In het café trad vroeg in de ochtend de ‘Altzheimers’ op, een coverband geleid door Marc Ruyters. Hij had een gast meegebracht om een lang gedicht in pamfletstijl voor te dragen, in stukken gehakt door de covers, Jef Lambrecht. Het was het meest politieke gedicht van de Nacht en scherp actueel. Een aanklacht tegen de brute bemoeienis van het Westen met de revolutie in het Midden Oosten. Nu hoeraat het Westen, maar sneller dan gedacht zal die bemoeienis zich tegen het Westen keren, en nog sneller zullen ze inzien, maar niet publiekelijk toegeven, dat ze hulp geboden hebben aan de Moedjahedien. Ik hoop dat het gedicht een van de volgende dagen, weken verschijnt. De Morgen zou er een bladzijde moeten voor over hebben in zijn opiniekatern.

De machinist van dienst begeeft zich momenteel langzaam maar zeker naar de rode knop van het brandscherm. Alvorens het zakt wil ik in de eerste plaats het publiek danken voor het vertrouwen en de ambiance. Vervolgens al de medewerkers.
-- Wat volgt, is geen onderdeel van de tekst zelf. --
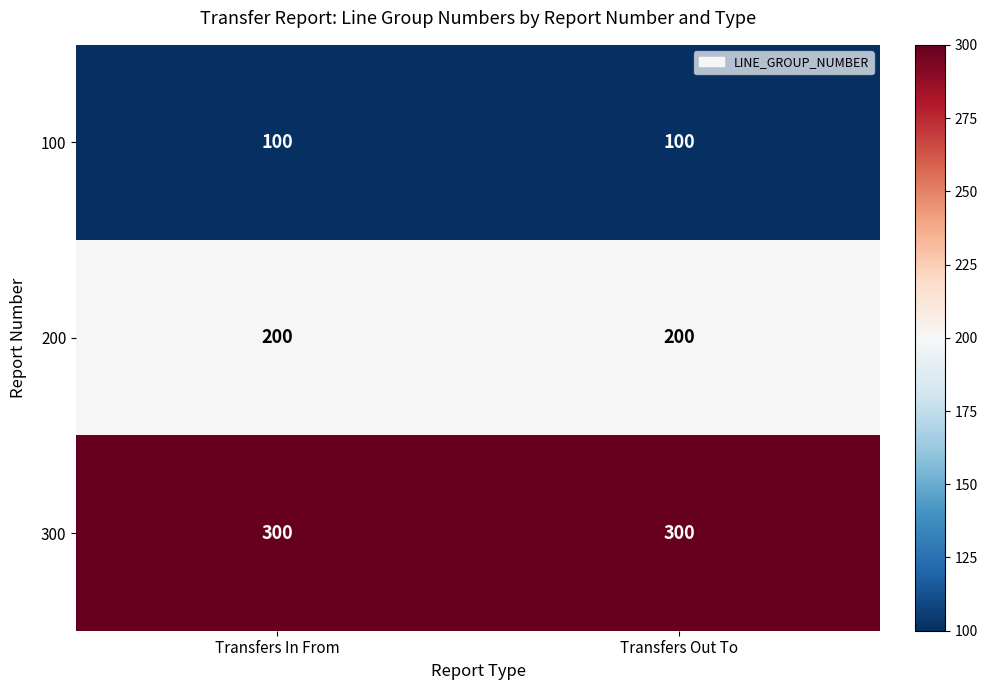

What is the sum of the 300 values at Transfers In From and Transfers Out To?

600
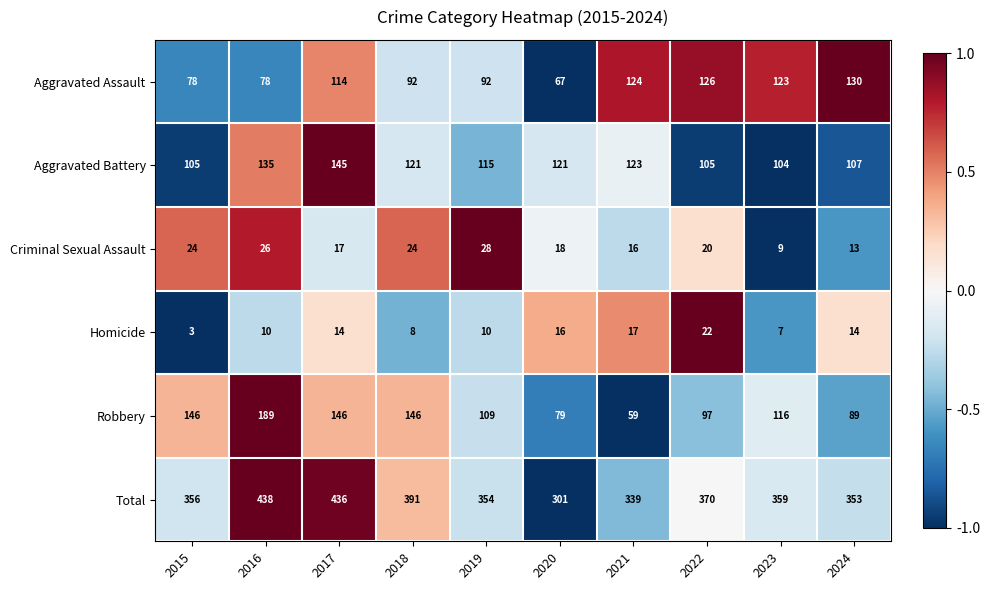

List the series in order of their peak value, highest first.

Total, Robbery, Aggravated Battery, Aggravated Assault, Criminal Sexual Assault, Homicide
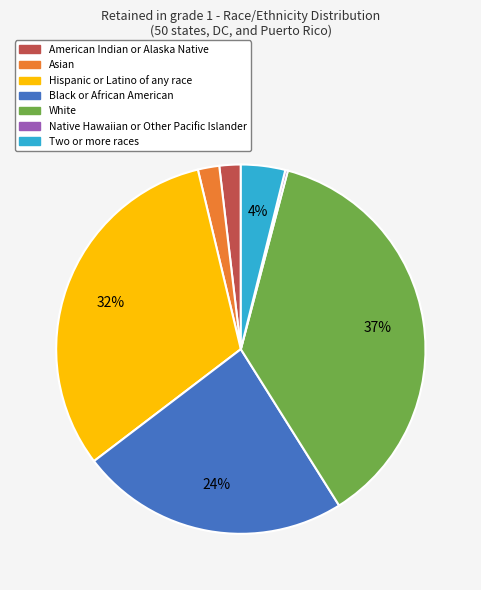

What is the largest slice in the pie chart?

White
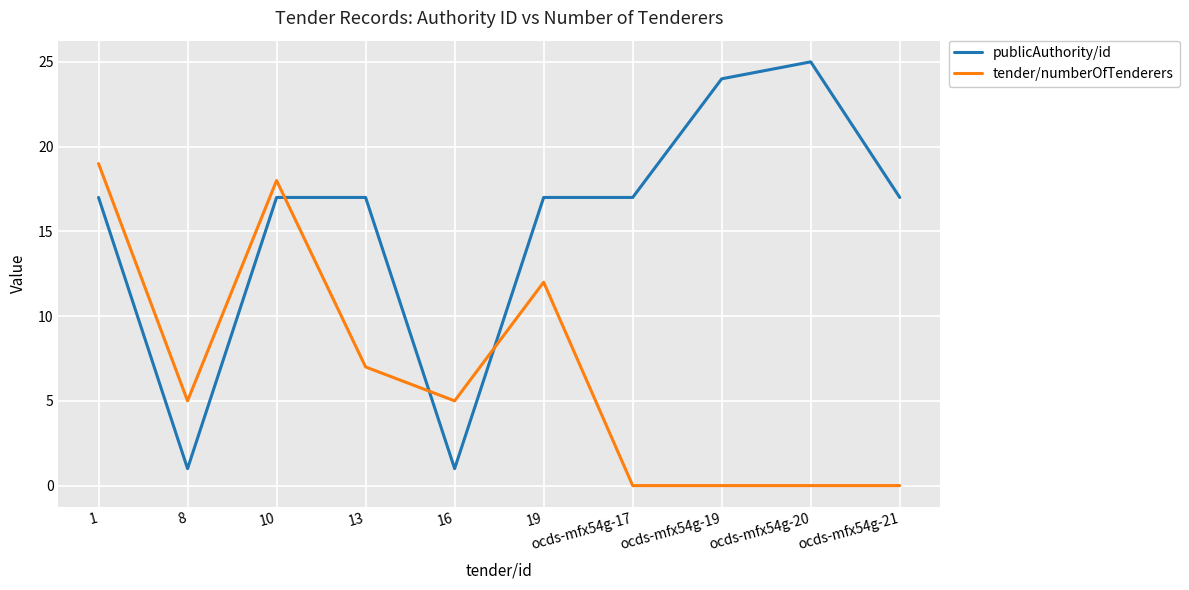

The value of tender/numberOfTenderers at 8 is 5. True or false?

True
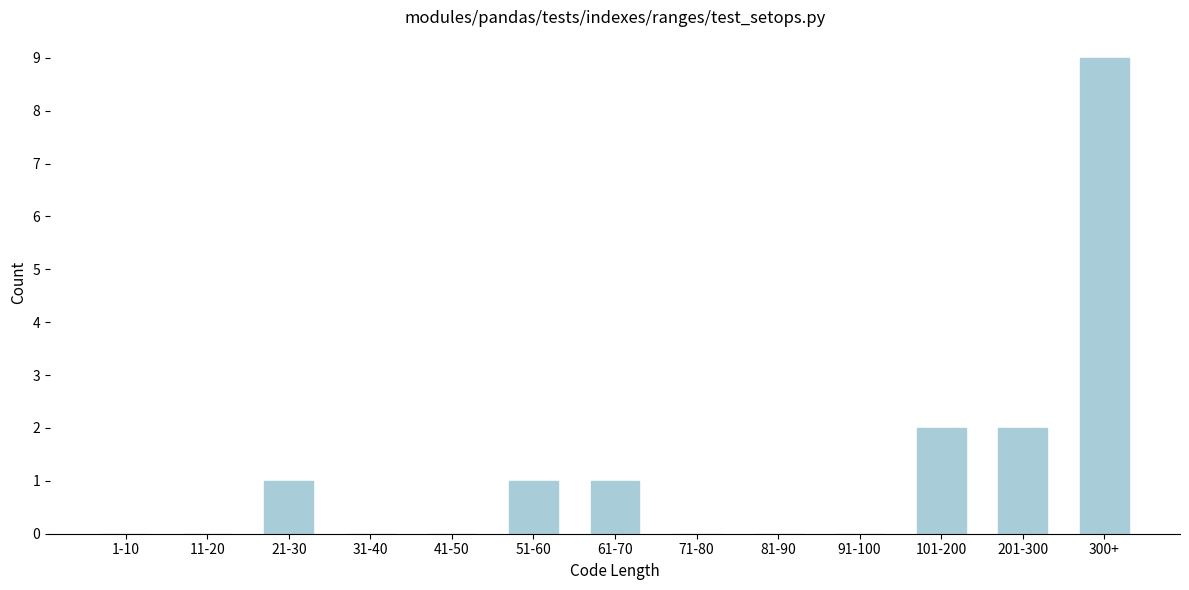

Reading left to right, what are all the values shown in this chart?

1-10=0	11-20=0	21-30=1	31-40=0	41-50=0	51-60=1	61-70=1	71-80=0	81-90=0	91-100=0	101-200=2	201-300=2	300+=9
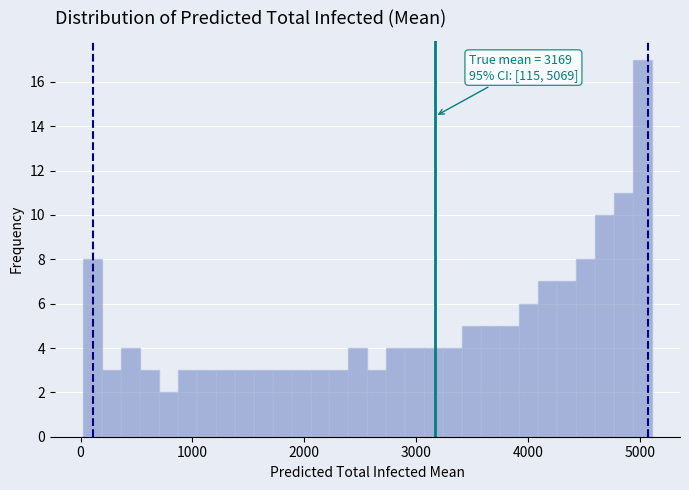

Around what value on the x-axis is the tallest bar? Give the approximate position of its centre, as read against the axis.

5000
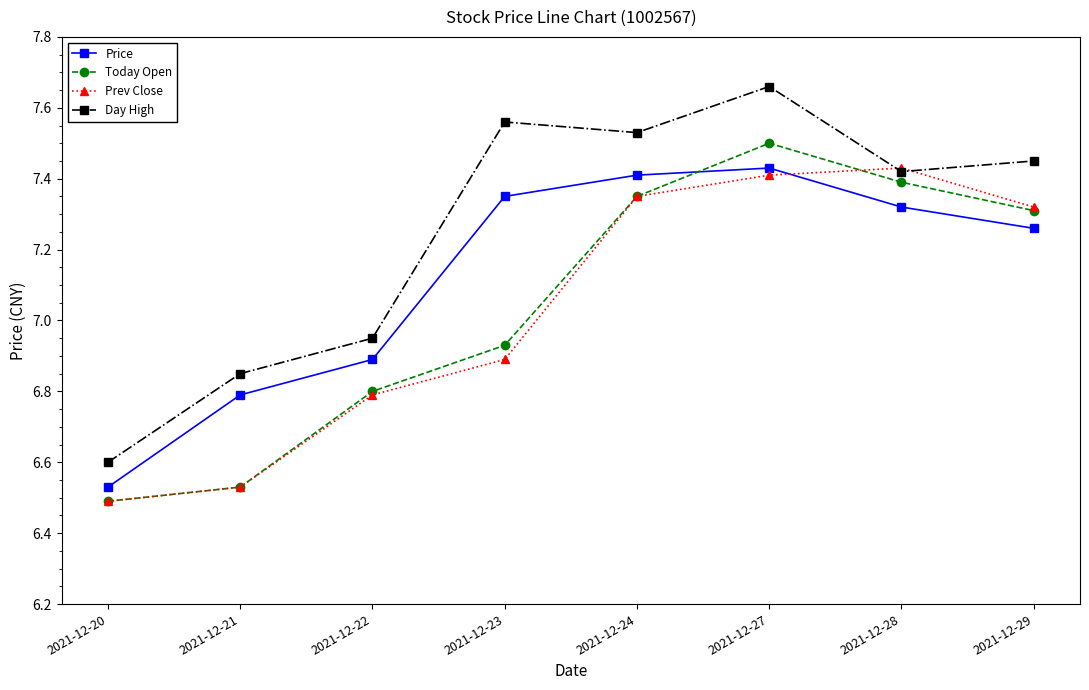

Which label corresponds to the largest value in the chart?

2021-12-27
Zowel van de Vooruit – die het bij momenten hels moeilijk hadden, wat mij meer dan eens op de heupen werkte – als alle andere. En ook een dikke merci voor Knack, deBuren en het Poëziecentrum, de sterkhouders van de Nacht, en toch altijd opzettelijk bescheiden op de achtergrond blijvend. En last but not least dank aan curator Michaël Vandebril. Ik wens hem nog een schone en hoge toekomst in de hemel van de poëzie.